Carbon steel piping is a durable material made from carbon steel, a steel alloy with iron and carbon. Because of its strength and ability to withstand stress, carbon steel pipe is used in a variety of heavy-duty industries like infrastructure, ships, distillers, and chemical fertilizer equipment.
Carbon steel pipe is a steel pipe with carbon as the main alloying element, and its carbon content is between 0.12-2.0%. According to the different carbon content, carbon steel pipes can be divided into low carbon steel, medium carbon steel and high carbon steel. Different carbon content will affect the hardness, strength and durability of the pipe. In addition, carbon steel pipes can also be classified according to the process structure and use scenario of the pipe, such as welded pipes, seamless pipes, turning pipes, pressure pipes, etc.

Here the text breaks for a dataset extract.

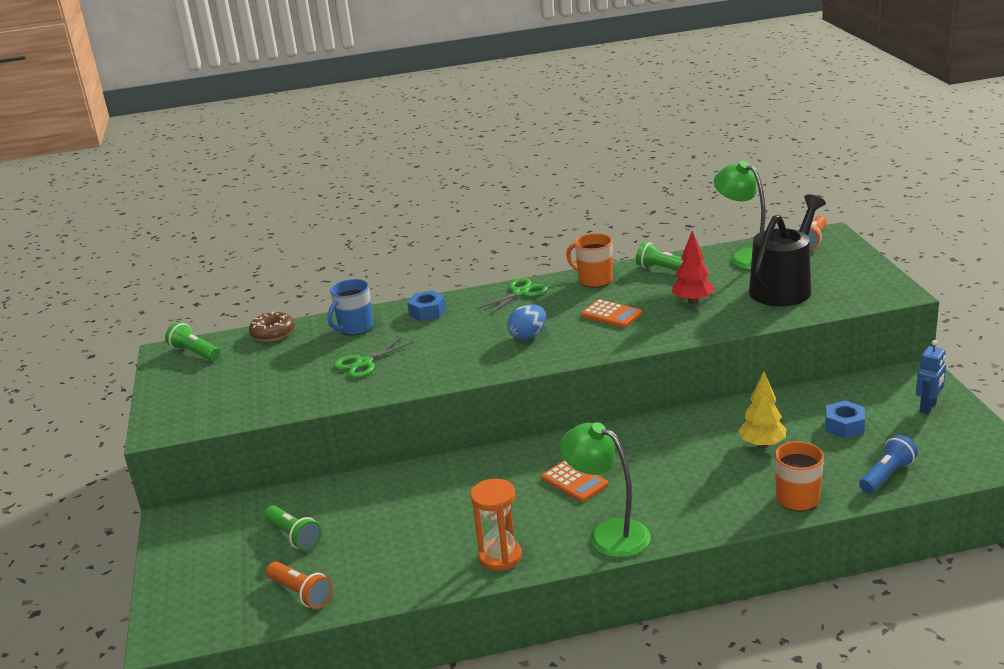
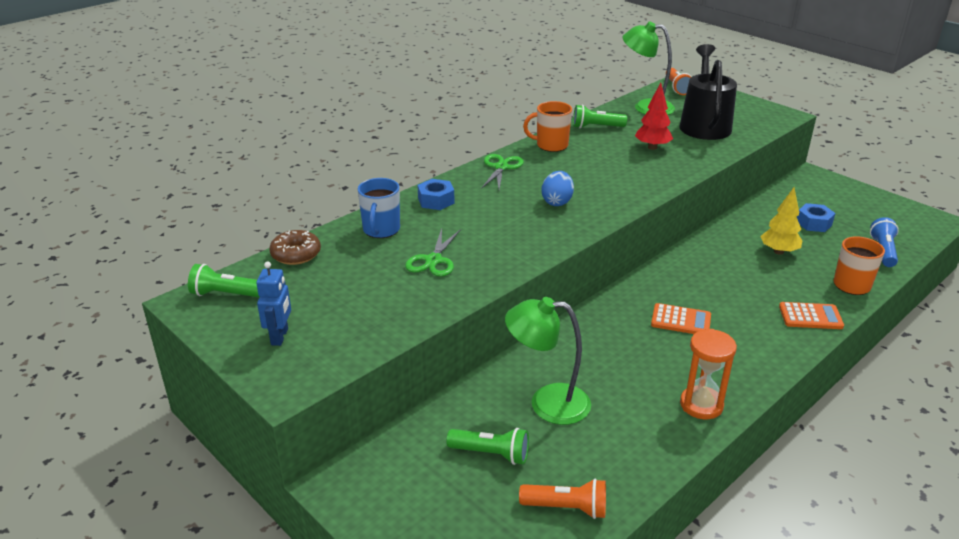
camera: 35 degrees left, 5 degrees up
(608, 534) = (759, 355): green lamp -> green lamp (547, 403)
(611, 314) = (603, 170): orange calculator -> orange calculator (810, 316)
(928, 407) = (847, 197): blue robot -> blue robot (280, 337)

The carbon steel pipe can be manufactured using several different techniques, each of which produces a pipe with certain characteristics. These characteristics include strength, wall thickness, corrosion resistance, and temperature and pressure limitations. For example, pipes having the same wall thickness but manufactured by different methods may vary in strength and pressure limits. The pipe manufacturing methods include seamless, butt-welded, and spiral-welded. A seamless pipe is formed by piercing a solid, near-molten, steel rod, called a billet, with a mandrel to produce a pipe that has no seams or joints. A butt-welded pipe is formed by feeding a hot steel plate through shapers that roll it into a hollow circular shape. Forcibly squeezing the two ends of the plate together produces a fused joint or seam. A spiral-welded pipe is formed by twisting strips of metal into a spiral shape, similar to a barber's pole, and then welding where the edges join one another to form a seam. This type of pipe is restricted to piping systems using low pressures due to its thin walls.